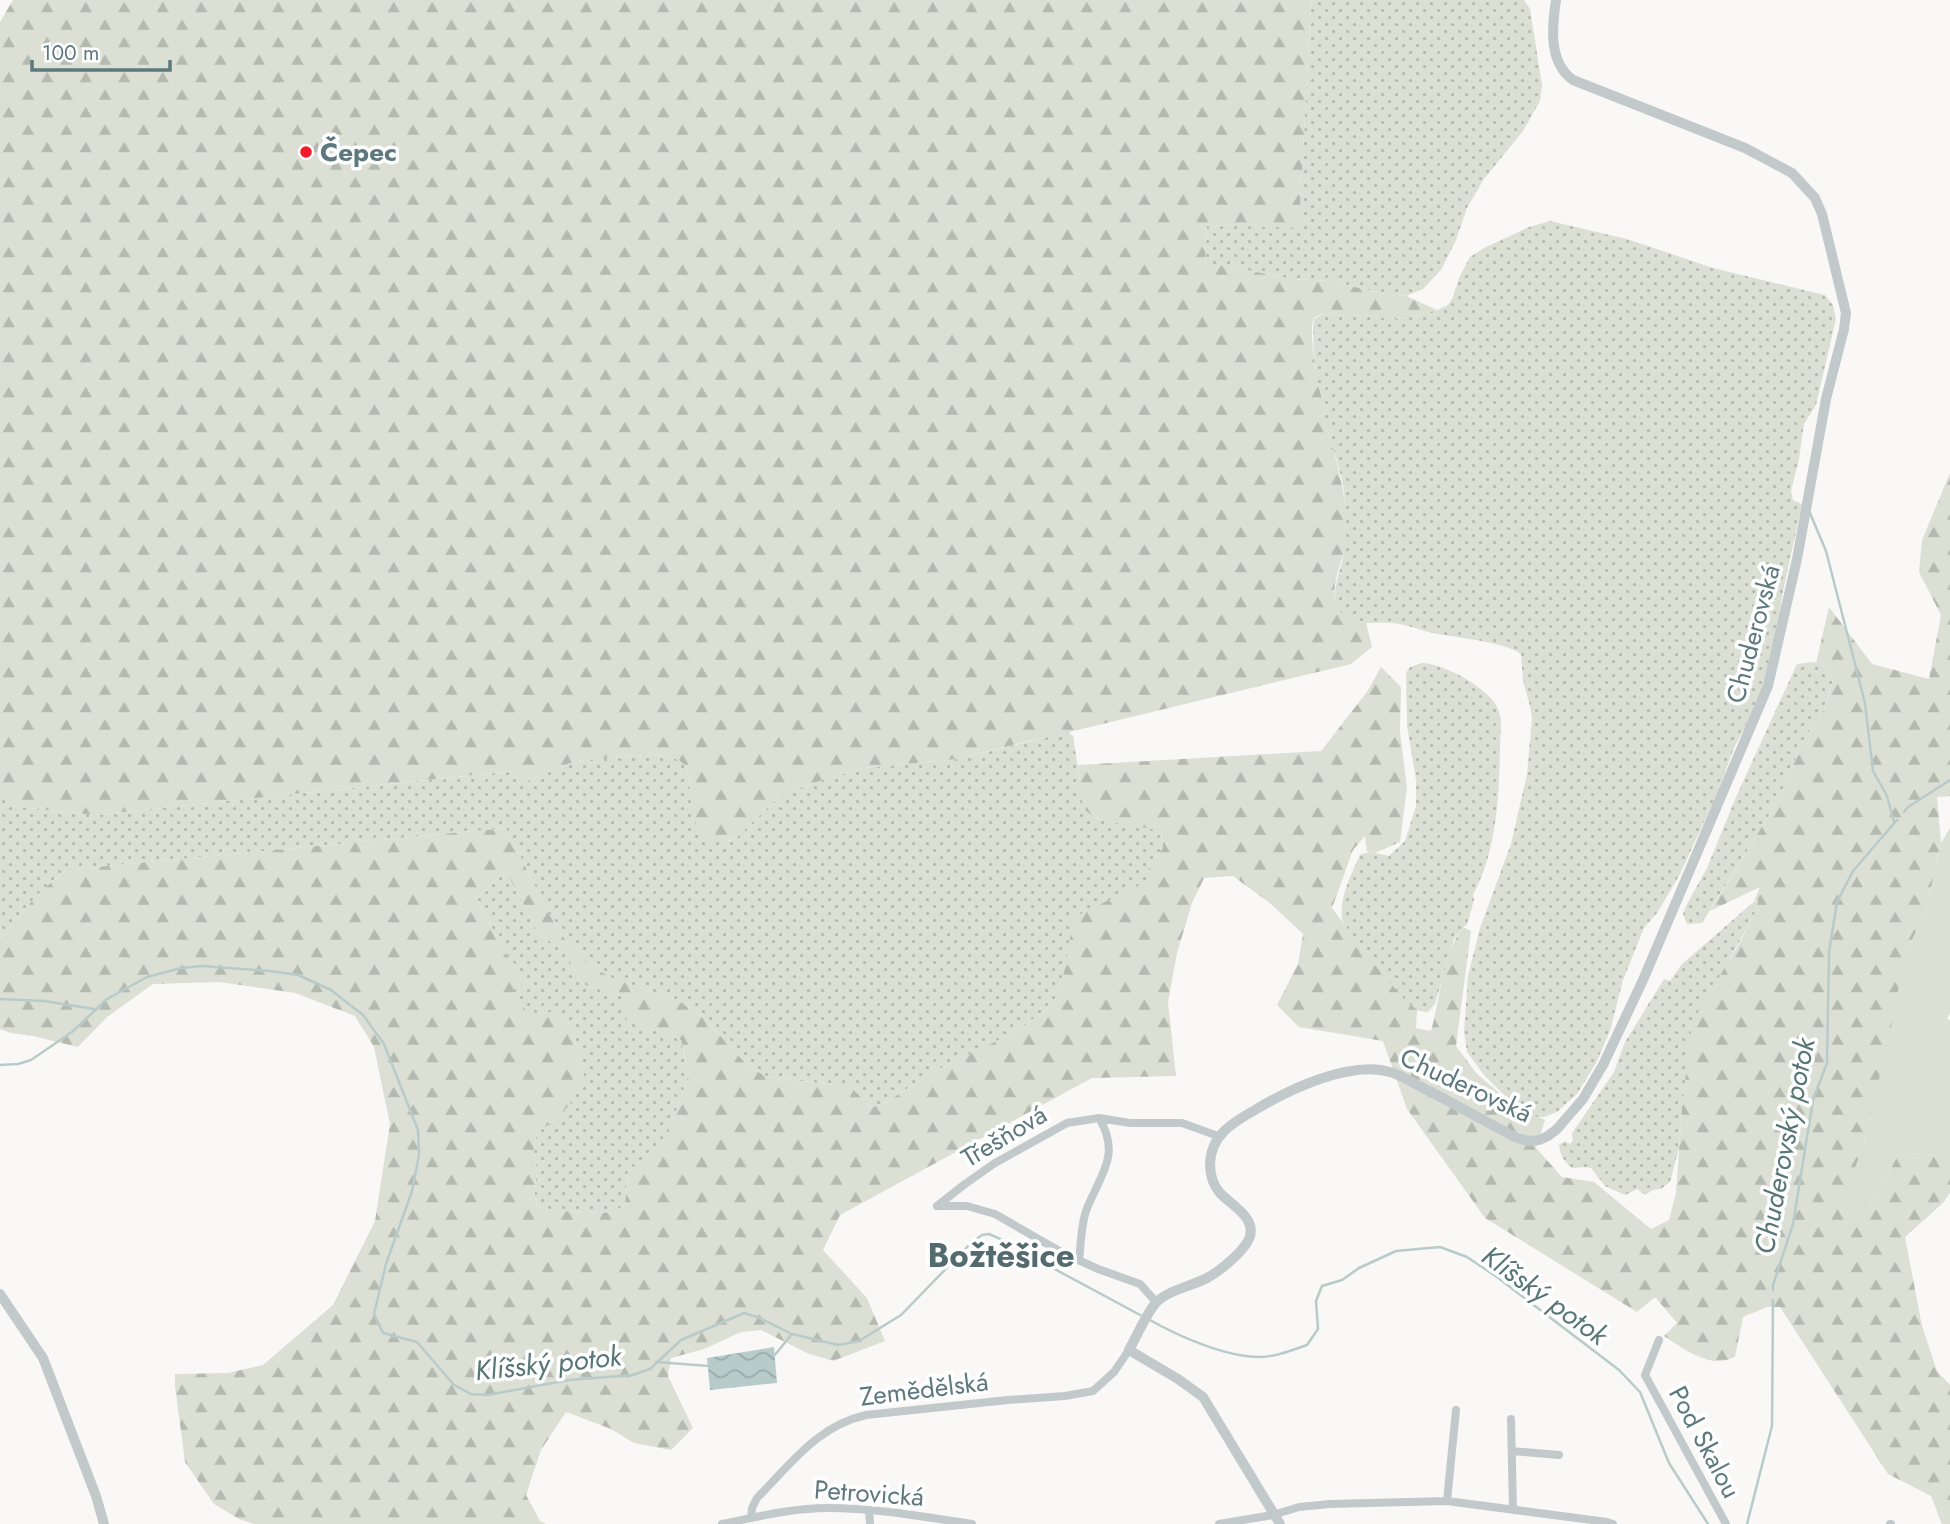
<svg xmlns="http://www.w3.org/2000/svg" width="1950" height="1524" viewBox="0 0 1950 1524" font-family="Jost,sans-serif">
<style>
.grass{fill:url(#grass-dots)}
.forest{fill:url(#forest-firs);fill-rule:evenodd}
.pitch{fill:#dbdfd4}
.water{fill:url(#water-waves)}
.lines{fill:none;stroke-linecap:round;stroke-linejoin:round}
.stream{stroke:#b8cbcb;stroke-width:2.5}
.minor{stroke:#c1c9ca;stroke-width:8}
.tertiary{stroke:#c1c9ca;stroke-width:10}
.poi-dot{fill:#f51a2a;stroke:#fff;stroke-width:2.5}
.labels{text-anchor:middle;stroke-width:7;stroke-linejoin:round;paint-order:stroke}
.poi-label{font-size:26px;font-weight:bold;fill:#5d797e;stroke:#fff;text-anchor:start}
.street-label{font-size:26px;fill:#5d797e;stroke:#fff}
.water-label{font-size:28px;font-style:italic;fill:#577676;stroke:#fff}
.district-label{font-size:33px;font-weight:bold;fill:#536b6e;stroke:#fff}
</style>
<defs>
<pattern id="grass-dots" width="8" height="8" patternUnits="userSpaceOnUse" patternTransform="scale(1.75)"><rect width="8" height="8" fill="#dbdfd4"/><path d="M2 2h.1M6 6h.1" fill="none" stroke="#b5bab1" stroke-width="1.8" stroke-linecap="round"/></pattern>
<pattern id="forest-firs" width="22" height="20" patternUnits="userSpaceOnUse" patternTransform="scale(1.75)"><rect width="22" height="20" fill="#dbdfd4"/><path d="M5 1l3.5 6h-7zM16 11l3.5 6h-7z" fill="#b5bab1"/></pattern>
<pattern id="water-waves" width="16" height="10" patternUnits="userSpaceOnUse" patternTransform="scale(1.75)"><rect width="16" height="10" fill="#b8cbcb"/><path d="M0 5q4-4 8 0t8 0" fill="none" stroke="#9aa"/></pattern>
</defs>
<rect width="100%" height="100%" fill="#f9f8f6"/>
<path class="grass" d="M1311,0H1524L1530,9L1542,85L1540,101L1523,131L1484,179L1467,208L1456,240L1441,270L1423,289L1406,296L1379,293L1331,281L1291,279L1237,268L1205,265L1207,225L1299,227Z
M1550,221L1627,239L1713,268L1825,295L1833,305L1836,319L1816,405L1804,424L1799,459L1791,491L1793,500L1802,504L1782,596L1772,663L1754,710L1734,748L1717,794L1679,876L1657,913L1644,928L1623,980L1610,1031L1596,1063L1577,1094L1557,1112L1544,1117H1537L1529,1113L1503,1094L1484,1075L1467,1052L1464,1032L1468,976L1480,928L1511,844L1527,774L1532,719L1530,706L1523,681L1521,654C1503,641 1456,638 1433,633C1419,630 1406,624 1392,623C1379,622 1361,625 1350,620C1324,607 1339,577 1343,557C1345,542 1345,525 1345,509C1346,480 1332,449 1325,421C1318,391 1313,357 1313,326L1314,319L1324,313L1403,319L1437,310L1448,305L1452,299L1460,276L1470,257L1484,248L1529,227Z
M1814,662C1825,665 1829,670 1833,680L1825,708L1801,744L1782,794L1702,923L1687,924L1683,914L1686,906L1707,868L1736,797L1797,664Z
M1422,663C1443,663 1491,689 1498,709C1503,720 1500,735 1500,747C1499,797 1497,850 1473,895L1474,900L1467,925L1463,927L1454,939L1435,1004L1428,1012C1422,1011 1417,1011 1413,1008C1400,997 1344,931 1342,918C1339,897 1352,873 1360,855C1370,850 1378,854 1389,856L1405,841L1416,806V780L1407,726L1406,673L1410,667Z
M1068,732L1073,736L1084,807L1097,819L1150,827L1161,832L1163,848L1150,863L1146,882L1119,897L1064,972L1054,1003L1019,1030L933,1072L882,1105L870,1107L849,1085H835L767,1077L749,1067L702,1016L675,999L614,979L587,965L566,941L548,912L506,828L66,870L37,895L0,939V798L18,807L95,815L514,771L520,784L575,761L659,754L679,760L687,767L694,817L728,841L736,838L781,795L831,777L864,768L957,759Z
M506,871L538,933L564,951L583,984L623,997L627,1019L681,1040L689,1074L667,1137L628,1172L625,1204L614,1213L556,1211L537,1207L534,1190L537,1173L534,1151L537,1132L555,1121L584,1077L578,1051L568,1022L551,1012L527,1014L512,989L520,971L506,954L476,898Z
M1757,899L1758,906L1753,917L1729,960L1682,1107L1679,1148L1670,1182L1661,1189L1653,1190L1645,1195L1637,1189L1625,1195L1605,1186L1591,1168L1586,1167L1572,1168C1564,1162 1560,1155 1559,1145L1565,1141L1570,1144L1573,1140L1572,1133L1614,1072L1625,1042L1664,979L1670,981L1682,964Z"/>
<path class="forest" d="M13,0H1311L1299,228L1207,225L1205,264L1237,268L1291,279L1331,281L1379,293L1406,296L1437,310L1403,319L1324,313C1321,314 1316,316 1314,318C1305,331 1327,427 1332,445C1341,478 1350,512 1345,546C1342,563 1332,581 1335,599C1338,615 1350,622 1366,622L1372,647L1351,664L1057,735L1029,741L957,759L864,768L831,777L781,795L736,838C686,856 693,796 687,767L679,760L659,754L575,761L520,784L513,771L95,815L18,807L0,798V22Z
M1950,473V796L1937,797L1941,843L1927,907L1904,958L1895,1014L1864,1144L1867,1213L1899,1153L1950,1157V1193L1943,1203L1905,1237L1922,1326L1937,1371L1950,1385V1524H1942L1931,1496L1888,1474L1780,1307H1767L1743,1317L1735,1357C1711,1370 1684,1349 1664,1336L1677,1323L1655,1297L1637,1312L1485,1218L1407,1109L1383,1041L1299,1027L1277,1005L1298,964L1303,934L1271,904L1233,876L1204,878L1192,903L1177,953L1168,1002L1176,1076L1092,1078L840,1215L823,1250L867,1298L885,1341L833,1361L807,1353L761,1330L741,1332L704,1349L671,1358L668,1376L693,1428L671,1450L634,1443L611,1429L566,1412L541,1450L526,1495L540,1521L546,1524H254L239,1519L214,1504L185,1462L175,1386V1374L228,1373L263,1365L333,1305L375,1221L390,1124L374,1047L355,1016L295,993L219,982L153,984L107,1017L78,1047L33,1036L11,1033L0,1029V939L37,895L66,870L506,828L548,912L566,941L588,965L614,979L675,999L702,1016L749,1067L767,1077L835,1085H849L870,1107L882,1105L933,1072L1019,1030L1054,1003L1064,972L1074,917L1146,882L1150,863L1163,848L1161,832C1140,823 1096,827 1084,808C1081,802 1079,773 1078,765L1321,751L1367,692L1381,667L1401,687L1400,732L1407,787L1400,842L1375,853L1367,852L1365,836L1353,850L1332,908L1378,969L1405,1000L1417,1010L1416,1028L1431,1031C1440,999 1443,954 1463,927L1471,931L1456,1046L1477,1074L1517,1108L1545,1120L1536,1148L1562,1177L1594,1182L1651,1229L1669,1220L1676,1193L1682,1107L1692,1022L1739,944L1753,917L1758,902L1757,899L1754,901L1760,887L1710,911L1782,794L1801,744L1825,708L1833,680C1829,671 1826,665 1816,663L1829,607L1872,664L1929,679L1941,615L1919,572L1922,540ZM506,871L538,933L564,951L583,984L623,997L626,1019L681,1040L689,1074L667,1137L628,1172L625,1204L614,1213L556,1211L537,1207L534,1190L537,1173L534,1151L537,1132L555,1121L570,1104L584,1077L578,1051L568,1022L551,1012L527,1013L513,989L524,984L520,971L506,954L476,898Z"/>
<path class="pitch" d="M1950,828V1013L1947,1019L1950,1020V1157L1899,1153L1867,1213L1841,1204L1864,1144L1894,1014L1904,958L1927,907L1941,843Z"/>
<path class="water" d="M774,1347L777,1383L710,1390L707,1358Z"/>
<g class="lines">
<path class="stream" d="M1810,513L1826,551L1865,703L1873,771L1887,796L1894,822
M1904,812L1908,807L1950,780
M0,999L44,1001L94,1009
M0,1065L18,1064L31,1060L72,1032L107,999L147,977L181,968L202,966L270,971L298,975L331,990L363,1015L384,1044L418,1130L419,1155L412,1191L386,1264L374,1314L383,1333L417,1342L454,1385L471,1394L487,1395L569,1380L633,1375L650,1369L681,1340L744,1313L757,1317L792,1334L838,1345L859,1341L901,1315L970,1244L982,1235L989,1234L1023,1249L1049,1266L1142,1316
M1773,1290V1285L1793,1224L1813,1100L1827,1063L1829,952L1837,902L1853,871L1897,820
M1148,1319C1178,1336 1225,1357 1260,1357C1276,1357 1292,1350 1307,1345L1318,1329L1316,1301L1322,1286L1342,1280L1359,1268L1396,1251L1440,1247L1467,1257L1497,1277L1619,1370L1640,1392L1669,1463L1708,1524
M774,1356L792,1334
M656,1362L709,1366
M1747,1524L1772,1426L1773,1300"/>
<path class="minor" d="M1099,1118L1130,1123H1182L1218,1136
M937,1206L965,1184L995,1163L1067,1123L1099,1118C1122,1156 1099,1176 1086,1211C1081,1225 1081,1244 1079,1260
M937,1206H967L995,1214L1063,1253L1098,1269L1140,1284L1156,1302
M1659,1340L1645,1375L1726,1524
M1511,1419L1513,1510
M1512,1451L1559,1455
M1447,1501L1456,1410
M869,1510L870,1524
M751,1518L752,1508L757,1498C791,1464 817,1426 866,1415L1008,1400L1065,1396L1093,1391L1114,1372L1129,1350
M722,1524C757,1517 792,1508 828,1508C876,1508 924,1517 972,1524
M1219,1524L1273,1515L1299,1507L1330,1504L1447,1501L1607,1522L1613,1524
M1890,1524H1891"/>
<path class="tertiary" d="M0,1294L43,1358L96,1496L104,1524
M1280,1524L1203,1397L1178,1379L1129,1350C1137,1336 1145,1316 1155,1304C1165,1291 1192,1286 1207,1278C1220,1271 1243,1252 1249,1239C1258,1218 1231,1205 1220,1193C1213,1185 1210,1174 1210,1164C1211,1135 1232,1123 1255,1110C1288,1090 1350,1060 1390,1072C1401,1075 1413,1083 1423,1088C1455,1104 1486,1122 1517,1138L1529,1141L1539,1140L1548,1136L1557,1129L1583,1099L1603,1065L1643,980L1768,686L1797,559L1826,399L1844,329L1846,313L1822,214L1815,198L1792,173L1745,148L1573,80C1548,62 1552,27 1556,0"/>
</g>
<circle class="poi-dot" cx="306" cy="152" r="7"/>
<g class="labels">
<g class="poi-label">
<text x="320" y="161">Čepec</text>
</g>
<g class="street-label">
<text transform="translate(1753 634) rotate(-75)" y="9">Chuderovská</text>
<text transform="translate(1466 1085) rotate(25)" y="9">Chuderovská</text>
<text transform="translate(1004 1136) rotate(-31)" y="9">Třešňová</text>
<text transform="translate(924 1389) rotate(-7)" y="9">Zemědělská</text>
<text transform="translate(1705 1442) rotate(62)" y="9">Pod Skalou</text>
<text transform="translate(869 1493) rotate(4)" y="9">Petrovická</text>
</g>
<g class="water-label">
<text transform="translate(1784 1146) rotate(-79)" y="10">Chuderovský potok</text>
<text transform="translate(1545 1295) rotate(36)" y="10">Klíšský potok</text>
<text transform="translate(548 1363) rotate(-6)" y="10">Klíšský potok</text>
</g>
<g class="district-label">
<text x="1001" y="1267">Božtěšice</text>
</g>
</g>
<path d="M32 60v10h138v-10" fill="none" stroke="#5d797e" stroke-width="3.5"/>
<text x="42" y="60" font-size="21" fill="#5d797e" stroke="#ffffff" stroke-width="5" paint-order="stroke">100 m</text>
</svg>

*Assignment*
When the word "lines" occurs in a line above, list that line.

*Reply to the exercise*
.lines{fill:none;stroke-linecap:round;stroke-linejoin:round}
<g class="lines">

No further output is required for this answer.